To increase the potential for client success, the Center offers counseling services and customized functional nutrition services. Smith, who received certification through the Institute of Functional Medicine, can assess how a client’s nutrition impacts their mental and emotional health. “We have all been told that ‘we are what we eat.’” The food you eat provides information to every cell in your body. While neurofeedback can help the brain regulate and change itself, diet is essential to all healing.”

To support clients on their healing journey, Mazzarese and Buswell provide one-on-one and group counseling.

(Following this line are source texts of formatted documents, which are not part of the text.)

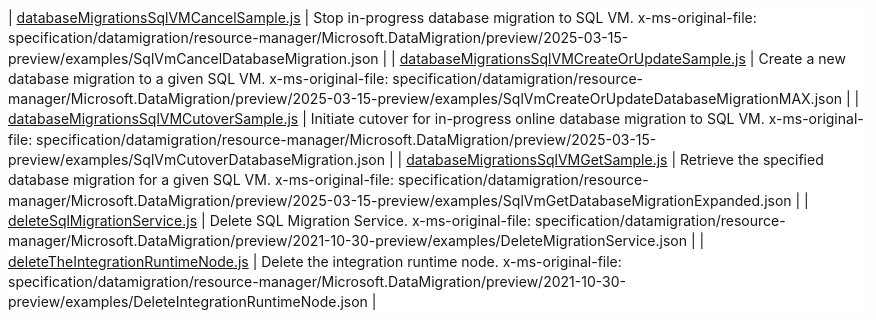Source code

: | [databaseMigrationsSqlVMCancelSample.js][databasemigrationssqlvmcancelsample]                                                   | Stop in-progress database migration to SQL VM. x-ms-original-file: specification/datamigration/resource-manager/Microsoft.DataMigration/preview/2025-03-15-preview/examples/SqlVmCancelDatabaseMigration.json                                                                                                                                                                                                                                                                                                                                                                                                                                                                                                                                                                                                                                                                            |
| [databaseMigrationsSqlVMCreateOrUpdateSample.js][databasemigrationssqlvmcreateorupdatesample]                                   | Create a new database migration to a given SQL VM. x-ms-original-file: specification/datamigration/resource-manager/Microsoft.DataMigration/preview/2025-03-15-preview/examples/SqlVmCreateOrUpdateDatabaseMigrationMAX.json                                                                                                                                                                                                                                                                                                                                                                                                                                                                                                                                                                                                                                                             |
| [databaseMigrationsSqlVMCutoverSample.js][databasemigrationssqlvmcutoversample]                                                 | Initiate cutover for in-progress online database migration to SQL VM. x-ms-original-file: specification/datamigration/resource-manager/Microsoft.DataMigration/preview/2025-03-15-preview/examples/SqlVmCutoverDatabaseMigration.json                                                                                                                                                                                                                                                                                                                                                                                                                                                                                                                                                                                                                                                    |
| [databaseMigrationsSqlVMGetSample.js][databasemigrationssqlvmgetsample]                                                         | Retrieve the specified database migration for a given SQL VM. x-ms-original-file: specification/datamigration/resource-manager/Microsoft.DataMigration/preview/2025-03-15-preview/examples/SqlVmGetDatabaseMigrationExpanded.json                                                                                                                                                                                                                                                                                                                                                                                                                                                                                                                                                                                                                                                        |
| [deleteSqlMigrationService.js][deletesqlmigrationservice]                                                                       | Delete SQL Migration Service. x-ms-original-file: specification/datamigration/resource-manager/Microsoft.DataMigration/preview/2021-10-30-preview/examples/DeleteMigrationService.json                                                                                                                                                                                                                                                                                                                                                                                                                                                                                                                                                                                                                                                                                                   |
| [deleteTheIntegrationRuntimeNode.js][deletetheintegrationruntimenode]                                                           | Delete the integration runtime node. x-ms-original-file: specification/datamigration/resource-manager/Microsoft.DataMigration/preview/2021-10-30-preview/examples/DeleteIntegrationRuntimeNode.json                                                                                                                                                                                                                                                                                                                                                                                                                                                                                                                                                                                                                                                                                      |

[createorupdatedatabasemigrationresourcewithmaximumparameters]: https://github.com/Azure/azure-sdk-for-js/blob/main/sdk/datamigration/arm-datamigration/samples/v3-beta/javascript/createOrUpdateDatabaseMigrationResourceWithMaximumParameters.js
[createorupdatedatabasemigrationresourcewithminimumparameters]: https://github.com/Azure/azure-sdk-for-js/blob/main/sdk/datamigration/arm-datamigration/samples/v3-beta/javascript/createOrUpdateDatabaseMigrationResourceWithMinimumParameters.js
[createorupdatesqlmigrationservicewithmaximumparameters]: https://github.com/Azure/azure-sdk-for-js/blob/main/sdk/datamigration/arm-datamigration/samples/v3-beta/javascript/createOrUpdateSqlMigrationServiceWithMaximumParameters.js
[createorupdatesqlmigrationservicewithminimumparameters]: https://github.com/Azure/azure-sdk-for-js/blob/main/sdk/datamigration/arm-datamigration/samples/v3-beta/javascript/createOrUpdateSqlMigrationServiceWithMinimumParameters.js
[cutoveronlinemigrationoperationforthedatabase]: https://github.com/Azure/azure-sdk-for-js/blob/main/sdk/datamigration/arm-datamigration/samples/v3-beta/javascript/cutoverOnlineMigrationOperationForTheDatabase.js
[databasemigrationsmongotocosmosdbrumongocreatesample]: https://github.com/Azure/azure-sdk-for-js/blob/main/sdk/datamigration/arm-datamigration/samples/v3-beta/javascript/databaseMigrationsMongoToCosmosDbRuMongoCreateSample.js
[databasemigrationsmongotocosmosdbrumongodeletesample]: https://github.com/Azure/azure-sdk-for-js/blob/main/sdk/datamigration/arm-datamigration/samples/v3-beta/javascript/databaseMigrationsMongoToCosmosDbRuMongoDeleteSample.js
[databasemigrationsmongotocosmosdbrumongogetforscopesample]: https://github.com/Azure/azure-sdk-for-js/blob/main/sdk/datamigration/arm-datamigration/samples/v3-beta/javascript/databaseMigrationsMongoToCosmosDbRuMongoGetForScopeSample.js
[databasemigrationsmongotocosmosdbrumongogetsample]: https://github.com/Azure/azure-sdk-for-js/blob/main/sdk/datamigration/arm-datamigration/samples/v3-beta/javascript/databaseMigrationsMongoToCosmosDbRuMongoGetSample.js
[databasemigrationsmongotocosmosdbvcoremongocreatesample]: https://github.com/Azure/azure-sdk-for-js/blob/main/sdk/datamigration/arm-datamigration/samples/v3-beta/javascript/databaseMigrationsMongoToCosmosDbvCoreMongoCreateSample.js
[databasemigrationsmongotocosmosdbvcoremongodeletesample]: https://github.com/Azure/azure-sdk-for-js/blob/main/sdk/datamigration/arm-datamigration/samples/v3-beta/javascript/databaseMigrationsMongoToCosmosDbvCoreMongoDeleteSample.js
[databasemigrationsmongotocosmosdbvcoremongogetforscopesample]: https://github.com/Azure/azure-sdk-for-js/blob/main/sdk/datamigration/arm-datamigration/samples/v3-beta/javascript/databaseMigrationsMongoToCosmosDbvCoreMongoGetForScopeSample.js
[databasemigrationsmongotocosmosdbvcoremongogetsample]: https://github.com/Azure/azure-sdk-for-js/blob/main/sdk/datamigration/arm-datamigration/samples/v3-beta/javascript/databaseMigrationsMongoToCosmosDbvCoreMongoGetSample.js
[databasemigrationssqldbcancelsample]: https://github.com/Azure/azure-sdk-for-js/blob/main/sdk/datamigration/arm-datamigration/samples/v3-beta/javascript/databaseMigrationsSqlDbCancelSample.js
[databasemigrationssqldbcreateorupdatesample]: https://github.com/Azure/azure-sdk-for-js/blob/main/sdk/datamigration/arm-datamigration/samples/v3-beta/javascript/databaseMigrationsSqlDbCreateOrUpdateSample.js
[databasemigrationssqldbdeletesample]: https://github.com/Azure/azure-sdk-for-js/blob/main/sdk/datamigration/arm-datamigration/samples/v3-beta/javascript/databaseMigrationsSqlDbDeleteSample.js
[databasemigrationssqldbgetsample]: https://github.com/Azure/azure-sdk-for-js/blob/main/sdk/datamigration/arm-datamigration/samples/v3-beta/javascript/databaseMigrationsSqlDbGetSample.js
[databasemigrationssqlmicancelsample]: https://github.com/Azure/azure-sdk-for-js/blob/main/sdk/datamigration/arm-datamigration/samples/v3-beta/javascript/databaseMigrationsSqlMiCancelSample.js
[databasemigrationssqlmicreateorupdatesample]: https://github.com/Azure/azure-sdk-for-js/blob/main/sdk/datamigration/arm-datamigration/samples/v3-beta/javascript/databaseMigrationsSqlMiCreateOrUpdateSample.js
[databasemigrationssqlmicutoversample]: https://github.com/Azure/azure-sdk-for-js/blob/main/sdk/datamigration/arm-datamigration/samples/v3-beta/javascript/databaseMigrationsSqlMiCutoverSample.js
[databasemigrationssqlmigetsample]: https://github.com/Azure/azure-sdk-for-js/blob/main/sdk/datamigration/arm-datamigration/samples/v3-beta/javascript/databaseMigrationsSqlMiGetSample.js
[databasemigrationssqlvmcancelsample]: https://github.com/Azure/azure-sdk-for-js/blob/main/sdk/datamigration/arm-datamigration/samples/v3-beta/javascript/databaseMigrationsSqlVMCancelSample.js
[databasemigrationssqlvmcreateorupdatesample]: https://github.com/Azure/azure-sdk-for-js/blob/main/sdk/datamigration/arm-datamigration/samples/v3-beta/javascript/databaseMigrationsSqlVMCreateOrUpdateSample.js
[databasemigrationssqlvmcutoversample]: https://github.com/Azure/azure-sdk-for-js/blob/main/sdk/datamigration/arm-datamigration/samples/v3-beta/javascript/databaseMigrationsSqlVMCutoverSample.js
[databasemigrationssqlvmgetsample]: https://github.com/Azure/azure-sdk-for-js/blob/main/sdk/datamigration/arm-datamigration/samples/v3-beta/javascript/databaseMigrationsSqlVMGetSample.js
[deletesqlmigrationservice]: https://github.com/Azure/azure-sdk-for-js/blob/main/sdk/datamigration/arm-datamigration/samples/v3-beta/javascript/deleteSqlMigrationService.js
[deletetheintegrationruntimenode]: https://github.com/Azure/azure-sdk-for-js/blob/main/sdk/datamigration/arm-datamigration/samples/v3-beta/javascript/deleteTheIntegrationRuntimeNode.js
[filescreateorupdate]: https://github.com/Azure/azure-sdk-for-js/blob/main/sdk/datamigration/arm-datamigration/samples/v3-beta/javascript/filesCreateOrUpdate.js
[filescreateorupdatesample]: https://github.com/Azure/azure-sdk-for-js/blob/main/sdk/datamigration/arm-datamigration/samples/v3-beta/javascript/filesCreateOrUpdateSample.js
[filesdelete]: https://github.com/Azure/azure-sdk-for-js/blob/main/sdk/datamigration/arm-datamigration/samples/v3-beta/javascript/filesDelete.js
[filesdeletesample]: https://github.com/Azure/azure-sdk-for-js/blob/main/sdk/datamigration/arm-datamigration/samples/v3-beta/javascript/filesDeleteSample.js
[filesgetsample]: https://github.com/Azure/azure-sdk-for-js/blob/main/sdk/datamigration/arm-datamigration/samples/v3-beta/javascript/filesGetSample.js
[fileslist]: https://github.com/Azure/azure-sdk-for-js/blob/main/sdk/datamigration/arm-datamigration/samples/v3-beta/javascript/filesList.js
[fileslistsample]: https://github.com/Azure/azure-sdk-for-js/blob/main/sdk/datamigration/arm-datamigration/samples/v3-beta/javascript/filesListSample.js
[filesreadsample]: https://github.com/Azure/azure-sdk-for-js/blob/main/sdk/datamigration/arm-datamigration/samples/v3-beta/javascript/filesReadSample.js
[filesreadwritesample]: https://github.com/Azure/azure-sdk-for-js/blob/main/sdk/datamigration/arm-datamigration/samples/v3-beta/javascript/filesReadWriteSample.js
[filesupdate]: https://github.com/Azure/azure-sdk-for-js/blob/main/sdk/datamigration/arm-datamigration/samples/v3-beta/javascript/filesUpdate.js
[filesupdatesample]: https://github.com/Azure/azure-sdk-for-js/blob/main/sdk/datamigration/arm-datamigration/samples/v3-beta/javascript/filesUpdateSample.js
[getdatabasemigrationresource]: https://github.com/Azure/azure-sdk-for-js/blob/main/sdk/datamigration/arm-datamigration/samples/v3-beta/javascript/getDatabaseMigrationResource.js
[getmigrationservice]: https://github.com/Azure/azure-sdk-for-js/blob/main/sdk/datamigration/arm-datamigration/samples/v3-beta/javascript/getMigrationService.js
[getmigrationservicesintheresourcegroup]: https://github.com/Azure/azure-sdk-for-js/blob/main/sdk/datamigration/arm-datamigration/samples/v3-beta/javascript/getMigrationServicesInTheResourceGroup.js
[getservicesinthesubscriptions]: https://github.com/Azure/azure-sdk-for-js/blob/main/sdk/datamigration/arm-datamigration/samples/v3-beta/javascript/getServicesInTheSubscriptions.js
[listdatabasemigrationsattachedtotheservice]: https://github.com/Azure/azure-sdk-for-js/blob/main/sdk/datamigration/arm-datamigration/samples/v3-beta/javascript/listDatabaseMigrationsAttachedToTheService.js
[listskus]: https://github.com/Azure/azure-sdk-for-js/blob/main/sdk/datamigration/arm-datamigration/samples/v3-beta/javascript/listSkus.js
[listsalloftheavailablesqlrestapioperations]: https://github.com/Azure/azure-sdk-for-js/blob/main/sdk/datamigration/arm-datamigration/samples/v3-beta/javascript/listsAllOfTheAvailableSqlRestApiOperations.js
[migrationservicescreateorupdatesample]: https://github.com/Azure/azure-sdk-for-js/blob/main/sdk/datamigration/arm-datamigration/samples/v3-beta/javascript/migrationServicesCreateOrUpdateSample.js
[migrationservicesdeletesample]: https://github.com/Azure/azure-sdk-for-js/blob/main/sdk/datamigration/arm-datamigration/samples/v3-beta/javascript/migrationServicesDeleteSample.js
[migrationservicesgetsample]: https://github.com/Azure/azure-sdk-for-js/blob/main/sdk/datamigration/arm-datamigration/samples/v3-beta/javascript/migrationServicesGetSample.js
[migrationserviceslistbyresourcegroupsample]: https://github.com/Azure/azure-sdk-for-js/blob/main/sdk/datamigration/arm-datamigration/samples/v3-beta/javascript/migrationServicesListByResourceGroupSample.js
[migrationserviceslistbysubscriptionsample]: https://github.com/Azure/azure-sdk-for-js/blob/main/sdk/datamigration/arm-datamigration/samples/v3-beta/javascript/migrationServicesListBySubscriptionSample.js
[migrationserviceslistmigrationssample]: https://github.com/Azure/azure-sdk-for-js/blob/main/sdk/datamigration/arm-datamigration/samples/v3-beta/javascript/migrationServicesListMigrationsSample.js
[migrationservicesupdatesample]: https://github.com/Azure/azure-sdk-for-js/blob/main/sdk/datamigration/arm-datamigration/samples/v3-beta/javascript/migrationServicesUpdateSample.js
[operationslistsample]: https://github.com/Azure/azure-sdk-for-js/blob/main/sdk/datamigration/arm-datamigration/samples/v3-beta/javascript/operationsListSample.js
[projectscreateorupdate]: https://github.com/Azure/azure-sdk-for-js/blob/main/sdk/datamigration/arm-datamigration/samples/v3-beta/javascript/projectsCreateOrUpdate.js
[projectscreateorupdatesample]: https://github.com/Azure/azure-sdk-for-js/blob/main/sdk/datamigration/arm-datamigration/samples/v3-beta/javascript/projectsCreateOrUpdateSample.js
[projectsdelete]: https://github.com/Azure/azure-sdk-for-js/blob/main/sdk/datamigration/arm-datamigration/samples/v3-beta/javascript/projectsDelete.js
[projectsdeletesample]: https://github.com/Azure/azure-sdk-for-js/blob/main/sdk/datamigration/arm-datamigration/samples/v3-beta/javascript/projectsDeleteSample.js
[projectsget]: https://github.com/Azure/azure-sdk-for-js/blob/main/sdk/datamigration/arm-datamigration/samples/v3-beta/javascript/projectsGet.js
[projectsgetsample]: https://github.com/Azure/azure-sdk-for-js/blob/main/sdk/datamigration/arm-datamigration/samples/v3-beta/javascript/projectsGetSample.js
[projectslist]: https://github.com/Azure/azure-sdk-for-js/blob/main/sdk/datamigration/arm-datamigration/samples/v3-beta/javascript/projectsList.js
[projectslistsample]: https://github.com/Azure/azure-sdk-for-js/blob/main/sdk/datamigration/arm-datamigration/samples/v3-beta/javascript/projectsListSample.js
[projectsupdate]: https://github.com/Azure/azure-sdk-for-js/blob/main/sdk/datamigration/arm-datamigration/samples/v3-beta/javascript/projectsUpdate.js
[projectsupdatesample]: https://github.com/Azure/azure-sdk-for-js/blob/main/sdk/datamigration/arm-datamigration/samples/v3-beta/javascript/projectsUpdateSample.js
[regeneratetheofauthenticationkeys]: https://github.com/Azure/azure-sdk-for-js/blob/main/sdk/datamigration/arm-datamigration/samples/v3-beta/javascript/regenerateTheOfAuthenticationKeys.js
[resourceskuslistskussample]: https://github.com/Azure/azure-sdk-for-js/blob/main/sdk/datamigration/arm-datamigration/samples/v3-beta/javascript/resourceSkusListSkusSample.js
[retrievethelistofauthenticationkeys]: https://github.com/Azure/azure-sdk-for-js/blob/main/sdk/datamigration/arm-datamigration/samples/v3-beta/javascript/retrieveTheListOfAuthenticationKeys.js
[retrievethemonitoringdata]: https://github.com/Azure/azure-sdk-for-js/blob/main/sdk/datamigration/arm-datamigration/samples/v3-beta/javascript/retrieveTheMonitoringData.js
[servicetaskscancelsample]: https://github.com/Azure/azure-sdk-for-js/blob/main/sdk/datamigration/arm-datamigration/samples/v3-beta/javascript/serviceTasksCancelSample.js
[servicetaskscreateorupdatesample]: https://github.com/Azure/azure-sdk-for-js/blob/main/sdk/datamigration/arm-datamigration/samples/v3-beta/javascript/serviceTasksCreateOrUpdateSample.js
[servicetasksdeletesample]: https://github.com/Azure/azure-sdk-for-js/blob/main/sdk/datamigration/arm-datamigration/samples/v3-beta/javascript/serviceTasksDeleteSample.js
[servicetasksgetsample]: https://github.com/Azure/azure-sdk-for-js/blob/main/sdk/datamigration/arm-datamigration/samples/v3-beta/javascript/serviceTasksGetSample.js
[servicetaskslist]: https://github.com/Azure/azure-sdk-for-js/blob/main/sdk/datamigration/arm-datamigration/samples/v3-beta/javascript/serviceTasksList.js
[servicetaskslistsample]: https://github.com/Azure/azure-sdk-for-js/blob/main/sdk/datamigration/arm-datamigration/samples/v3-beta/javascript/serviceTasksListSample.js
[servicetasksupdatesample]: https://github.com/Azure/azure-sdk-for-js/blob/main/sdk/datamigration/arm-datamigration/samples/v3-beta/javascript/serviceTasksUpdateSample.js
[servicescheckchildrennameavailability]: https://github.com/Azure/azure-sdk-for-js/blob/main/sdk/datamigration/arm-datamigration/samples/v3-beta/javascript/servicesCheckChildrenNameAvailability.js
[servicescheckchildrennameavailabilitysample]: https://github.com/Azure/azure-sdk-for-js/blob/main/sdk/datamigration/arm-datamigration/samples/v3-beta/javascript/servicesCheckChildrenNameAvailabilitySample.js
[serviceschecknameavailability]: https://github.com/Azure/azure-sdk-for-js/blob/main/sdk/datamigration/arm-datamigration/samples/v3-beta/javascript/servicesCheckNameAvailability.js
[serviceschecknameavailabilitysample]: https://github.com/Azure/azure-sdk-for-js/blob/main/sdk/datamigration/arm-datamigration/samples/v3-beta/javascript/servicesCheckNameAvailabilitySample.js
[servicescheckstatus]: https://github.com/Azure/azure-sdk-for-js/blob/main/sdk/datamigration/arm-datamigration/samples/v3-beta/javascript/servicesCheckStatus.js
[servicescheckstatussample]: https://github.com/Azure/azure-sdk-for-js/blob/main/sdk/datamigration/arm-datamigration/samples/v3-beta/javascript/servicesCheckStatusSample.js
[servicescreateorupdate]: https://github.com/Azure/azure-sdk-for-js/blob/main/sdk/datamigration/arm-datamigration/samples/v3-beta/javascript/servicesCreateOrUpdate.js
[servicescreateorupdatesample]: https://github.com/Azure/azure-sdk-for-js/blob/main/sdk/datamigration/arm-datamigration/samples/v3-beta/javascript/servicesCreateOrUpdateSample.js
[servicesdeletesample]: https://github.com/Azure/azure-sdk-for-js/blob/main/sdk/datamigration/arm-datamigration/samples/v3-beta/javascript/servicesDeleteSample.js
[servicesgetsample]: https://github.com/Azure/azure-sdk-for-js/blob/main/sdk/datamigration/arm-datamigration/samples/v3-beta/javascript/servicesGetSample.js
[serviceslist]: https://github.com/Azure/azure-sdk-for-js/blob/main/sdk/datamigration/arm-datamigration/samples/v3-beta/javascript/servicesList.js
[serviceslistbyresourcegroup]: https://github.com/Azure/azure-sdk-for-js/blob/main/sdk/datamigration/arm-datamigration/samples/v3-beta/javascript/servicesListByResourceGroup.js
[serviceslistbyresourcegroupsample]: https://github.com/Azure/azure-sdk-for-js/blob/main/sdk/datamigration/arm-datamigration/samples/v3-beta/javascript/servicesListByResourceGroupSample.js
[serviceslistsample]: https://github.com/Azure/azure-sdk-for-js/blob/main/sdk/datamigration/arm-datamigration/samples/v3-beta/javascript/servicesListSample.js
[serviceslistskus]: https://github.com/Azure/azure-sdk-for-js/blob/main/sdk/datamigration/arm-datamigration/samples/v3-beta/javascript/servicesListSkus.js
[serviceslistskussample]: https://github.com/Azure/azure-sdk-for-js/blob/main/sdk/datamigration/arm-datamigration/samples/v3-beta/javascript/servicesListSkusSample.js
[servicesstart]: https://github.com/Azure/azure-sdk-for-js/blob/main/sdk/datamigration/arm-datamigration/samples/v3-beta/javascript/servicesStart.js
[servicesstartsample]: https://github.com/Azure/azure-sdk-for-js/blob/main/sdk/datamigration/arm-datamigration/samples/v3-beta/javascript/servicesStartSample.js
[servicesstop]: https://github.com/Azure/azure-sdk-for-js/blob/main/sdk/datamigration/arm-datamigration/samples/v3-beta/javascript/servicesStop.js
[servicesstopsample]: https://github.com/Azure/azure-sdk-for-js/blob/main/sdk/datamigration/arm-datamigration/samples/v3-beta/javascript/servicesStopSample.js
[servicesupdatesample]: https://github.com/Azure/azure-sdk-for-js/blob/main/sdk/datamigration/arm-datamigration/samples/v3-beta/javascript/servicesUpdateSample.js
[servicesusages]: https://github.com/Azure/azure-sdk-for-js/blob/main/sdk/datamigration/arm-datamigration/samples/v3-beta/javascript/servicesUsages.js
[sqlmigrationservicescreateorupdatesample]: https://github.com/Azure/azure-sdk-for-js/blob/main/sdk/datamigration/arm-datamigration/samples/v3-beta/javascript/sqlMigrationServicesCreateOrUpdateSample.js
[sqlmigrationservicesdeletenodesample]: https://github.com/Azure/azure-sdk-for-js/blob/main/sdk/datamigration/arm-datamigration/samples/v3-beta/javascript/sqlMigrationServicesDeleteNodeSample.js
[sqlmigrationservicesdeletesample]: https://github.com/Azure/azure-sdk-for-js/blob/main/sdk/datamigration/arm-datamigration/samples/v3-beta/javascript/sqlMigrationServicesDeleteSample.js
[sqlmigrationservicesgetsample]: https://github.com/Azure/azure-sdk-for-js/blob/main/sdk/datamigration/arm-datamigration/samples/v3-beta/javascript/sqlMigrationServicesGetSample.js
[sqlmigrationserviceslistauthkeyssample]: https://github.com/Azure/azure-sdk-for-js/blob/main/sdk/datamigration/arm-datamigration/samples/v3-beta/javascript/sqlMigrationServicesListAuthKeysSample.js
[sqlmigrationserviceslistbyresourcegroupsample]: https://github.com/Azure/azure-sdk-for-js/blob/main/sdk/datamigration/arm-datamigration/samples/v3-beta/javascript/sqlMigrationServicesListByResourceGroupSample.js
[sqlmigrationserviceslistbysubscriptionsample]: https://github.com/Azure/azure-sdk-for-js/blob/main/sdk/datamigration/arm-datamigration/samples/v3-beta/javascript/sqlMigrationServicesListBySubscriptionSample.js
[sqlmigrationserviceslistmigrationssample]: https://github.com/Azure/azure-sdk-for-js/blob/main/sdk/datamigration/arm-datamigration/samples/v3-beta/javascript/sqlMigrationServicesListMigrationsSample.js
[sqlmigrationserviceslistmonitoringdatasample]: https://github.com/Azure/azure-sdk-for-js/blob/main/sdk/datamigration/arm-datamigration/samples/v3-beta/javascript/sqlMigrationServicesListMonitoringDataSample.js
[sqlmigrationservicesregenerateauthkeyssample]: https://github.com/Azure/azure-sdk-for-js/blob/main/sdk/datamigration/arm-datamigration/samples/v3-beta/javascript/sqlMigrationServicesRegenerateAuthKeysSample.js
[sqlmigrationservicesupdatesample]: https://github.com/Azure/azure-sdk-for-js/blob/main/sdk/datamigration/arm-datamigration/samples/v3-beta/javascript/sqlMigrationServicesUpdateSample.js
[stopongoingmigrationforthedatabase]: https://github.com/Azure/azure-sdk-for-js/blob/main/sdk/datamigration/arm-datamigration/samples/v3-beta/javascript/stopOngoingMigrationForTheDatabase.js
[taskscancel]: https://github.com/Azure/azure-sdk-for-js/blob/main/sdk/datamigration/arm-datamigration/samples/v3-beta/javascript/tasksCancel.js
[taskscancelsample]: https://github.com/Azure/azure-sdk-for-js/blob/main/sdk/datamigration/arm-datamigration/samples/v3-beta/javascript/tasksCancelSample.js
[taskscommand]: https://github.com/Azure/azure-sdk-for-js/blob/main/sdk/datamigration/arm-datamigration/samples/v3-beta/javascript/tasksCommand.js
[taskscommandsample]: https://github.com/Azure/azure-sdk-for-js/blob/main/sdk/datamigration/arm-datamigration/samples/v3-beta/javascript/tasksCommandSample.js
[taskscreateorupdate]: https://github.com/Azure/azure-sdk-for-js/blob/main/sdk/datamigration/arm-datamigration/samples/v3-beta/javascript/tasksCreateOrUpdate.js
[taskscreateorupdatesample]: https://github.com/Azure/azure-sdk-for-js/blob/main/sdk/datamigration/arm-datamigration/samples/v3-beta/javascript/tasksCreateOrUpdateSample.js
[tasksdelete]: https://github.com/Azure/azure-sdk-for-js/blob/main/sdk/datamigration/arm-datamigration/samples/v3-beta/javascript/tasksDelete.js
[tasksdeletesample]: https://github.com/Azure/azure-sdk-for-js/blob/main/sdk/datamigration/arm-datamigration/samples/v3-beta/javascript/tasksDeleteSample.js
[tasksget]: https://github.com/Azure/azure-sdk-for-js/blob/main/sdk/datamigration/arm-datamigration/samples/v3-beta/javascript/tasksGet.js
[tasksgetsample]: https://github.com/Azure/azure-sdk-for-js/blob/main/sdk/datamigration/arm-datamigration/samples/v3-beta/javascript/tasksGetSample.js
[taskslist]: https://github.com/Azure/azure-sdk-for-js/blob/main/sdk/datamigration/arm-datamigration/samples/v3-beta/javascript/tasksList.js
[taskslistsample]: https://github.com/Azure/azure-sdk-for-js/blob/main/sdk/datamigration/arm-datamigration/samples/v3-beta/javascript/tasksListSample.js
[tasksupdate]: https://github.com/Azure/azure-sdk-for-js/blob/main/sdk/datamigration/arm-datamigration/samples/v3-beta/javascript/tasksUpdate.js
[tasksupdatesample]: https://github.com/Azure/azure-sdk-for-js/blob/main/sdk/datamigration/arm-datamigration/samples/v3-beta/javascript/tasksUpdateSample.js
[updatesqlmigrationservice]: https://github.com/Azure/azure-sdk-for-js/blob/main/sdk/datamigration/arm-datamigration/samples/v3-beta/javascript/updateSqlMigrationService.js
[usageslistsample]: https://github.com/Azure/azure-sdk-for-js/blob/main/sdk/datamigration/arm-datamigration/samples/v3-beta/javascript/usagesListSample.js
[apiref]: https://learn.microsoft.com/javascript/api/@azure/arm-datamigration?view=azure-node-preview
[freesub]: https://azure.microsoft.com/free/
[package]: https://github.com/Azure/azure-sdk-for-js/tree/main/sdk/datamigration/arm-datamigration/README.md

Helping students with Autism Spectrum Disorder, learning disabilities, and behavioral issues in collaboration with schools and parents is another area of focus for Mazzarese. Buswell incorporates motivational interviewing and mindfulness skills into her counseling for individuals and groups on the road to improved mental health.

Giving Children the Chance to Live Their Best Lives

Claudine Suchocki has seen quite a transformation in her 14-year-old daughter, Isabella, who has completed 25 sessions of neurofeedback. “We had such struggles. Isabella was behind in school, hard to talk to, frustrated most of the time, and reluctant to make friends,” said Suchocki. “After just three sessions of neurofeedback, I began to see a difference in her. Isabella is a happier, more joyful kid. She can focus and get her schoolwork done, she is communicating much better and her creativity has exploded—she’s even making her own clothes.”

Parents like Claudine have witnessed how neurofeedback can deliver measurable results for their children. According to a 2015 study of children with dyslexia conducted by Dr. Robert Coben, participants improved their reading scores by 1.2 grade levels after 10 weeks of neurofeedback. Mary Page saw a similar outcome for her daughter, who struggled with dyslexia beginning in third grade and who now is a successful, third-year medical student.

In 2007, Coben and Ilean Padolsky studied children with autism spectrum disorder. The results revealed an average 40 percent decrease in ASD symptoms after 20 sessions when applying the same neurofeedback methodology as used at the Center.

“Neurofeedback is such a wonderful option for families,” said Claudine. “We had tried some medication for a little while and never saw the results we’re seeing now. I would encourage others to seek out the Center because they will see results. I believe every child who struggles with brain dysfunction deserves the chance to live the best life they can.”